In 1962 she moved to Munich , where she celebrated success in the musical Irma La Douce . Later she was a member of the ensemble at the Deutsches Schauspielhaus in Hamburg , at the Münchner Kammerspiele and at the Münchner Residenztheater . She played her first television role in 1963 under the direction of Ludwig Cremer in Spiel im Morgengrauen . Martini became known to a wide audience primarily through her numerous television appearances, with prominent roles in series such as Traumschiff , Derrick , Der Kommissar , Tatort , Kottan and Ein Fall für Zwei . But she always remained loyal to the radio and acted as a speaker in well over 100 radio plays.

From 1968 she lived again in Vienna, in the residential complex that has been called Helmut-Qualtinger-Hof since September 1989 , and presented the weekly programs Mittags-Martini and Martini-Cocktail on the third radio program Ö3 of the Austrian Broadcasting Corporation (ORF) for 17 years . She has also hosted the Club 2 talk show on several occasions .

After a long absence from the stage in Vienna, Felix Dvorak brought Martini in 1997 for the role of Valerie in his production of Horváth's Tales from the Vienna Woods at the Berndorf City Theater . Martini was connected to the theater in der Josefstadt , to whose ensemble she belonged to the end.

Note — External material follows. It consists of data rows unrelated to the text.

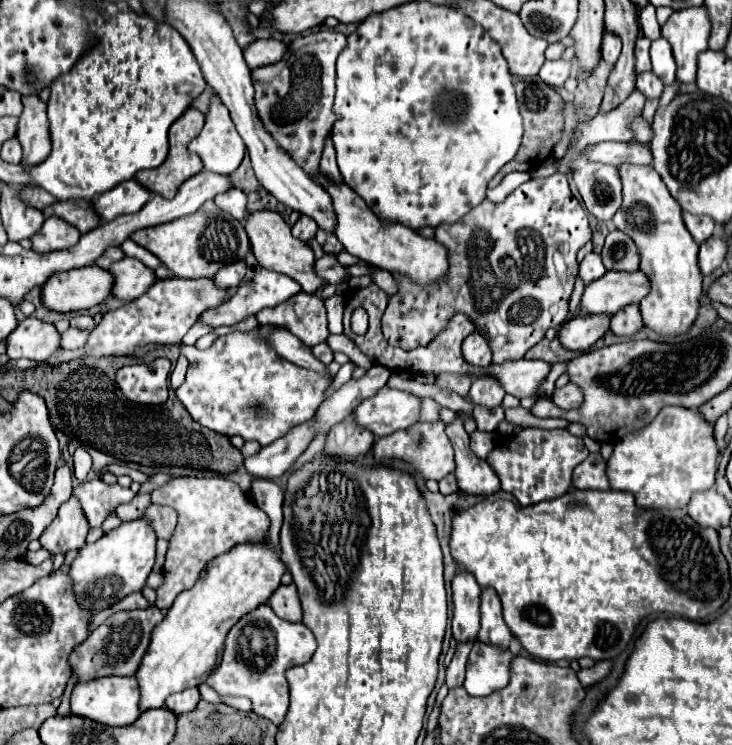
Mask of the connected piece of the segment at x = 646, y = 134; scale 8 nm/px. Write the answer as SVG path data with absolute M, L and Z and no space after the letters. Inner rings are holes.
M642 117L632 123L632 129L634 129L634 139L638 139L642 143L648 143L652 139L652 127Z

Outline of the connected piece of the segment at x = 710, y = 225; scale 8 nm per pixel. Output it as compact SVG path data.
M684 213L684 223L686 223L686 229L690 231L690 235L694 237L694 241L698 245L704 243L714 231L714 221L708 217L696 217L690 213Z

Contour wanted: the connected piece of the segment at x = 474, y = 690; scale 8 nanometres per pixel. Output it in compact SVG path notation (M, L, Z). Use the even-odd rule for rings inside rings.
M476 641L468 657L464 689L470 695L484 697L496 689L506 687L512 657L514 655L510 651L498 651L496 647Z

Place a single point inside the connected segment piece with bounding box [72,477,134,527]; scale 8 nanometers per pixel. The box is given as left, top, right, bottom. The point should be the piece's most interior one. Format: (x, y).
(97, 500)

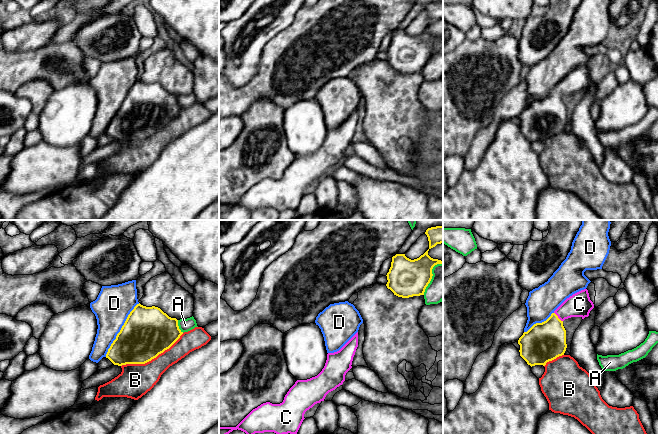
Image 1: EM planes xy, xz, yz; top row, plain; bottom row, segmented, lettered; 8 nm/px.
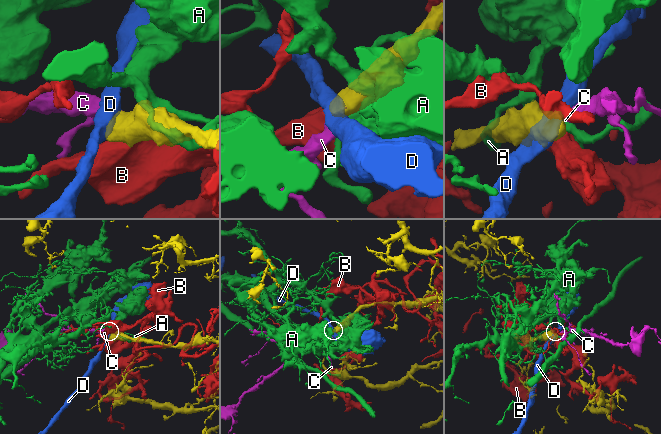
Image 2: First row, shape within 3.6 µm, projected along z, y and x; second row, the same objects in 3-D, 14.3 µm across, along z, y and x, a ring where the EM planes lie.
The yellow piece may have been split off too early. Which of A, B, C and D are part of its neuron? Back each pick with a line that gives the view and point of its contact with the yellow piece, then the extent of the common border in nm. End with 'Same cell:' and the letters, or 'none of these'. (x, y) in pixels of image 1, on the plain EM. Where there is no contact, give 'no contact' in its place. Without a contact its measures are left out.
C: meets yellow in yz at (557, 93); contact 100 nm long
Same cell: C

The actress celebrated her 60th stage anniversary in 2009 under the title Nylons, Swing and Chesterfield with excerpts from her career in the Kammerspiele.

Louise Martini has received numerous awards, including a. the Golden Camera (1978), the Golden Medal of Honor of the City of Vienna (1987), the Johann Nestroy Ring (1997) and the Golden Vienna Decoration of Honor (2006). In 1998 her book Ein O für Louise - Wien was published in the 1950s .

Martini also made a name for himself as a Diseuse , as heard on the record Frivolitäten - 10 Diseusen - 10 Chansons by Polydor .

After her first marriage to the vibraphonist Bill Grah , she was married to the director Heinz Wilhelm Schwarz from 1966 until his death in 2004 . Louise Martini died on the night of January 16-17, 2013. On February 4, the funeral service took place in the Simmering fire hall ; her urn was buried in the closest family circle in the cemetery in Anif .

In 2014, Louise-Martini-Strasse in Vienna- Landstrasse (3rd district) was named after her.

Filmography (selection )

Radio plays

Awards

literature

Web links

Individual evidence

  1. Colleagues said goodbye to Louise Martini at a funeral in Vienna. On: vienna.at. February 4, 2013, accessed December 17, 2013.
  2. The grave of Louise Martini. On: knerger.de.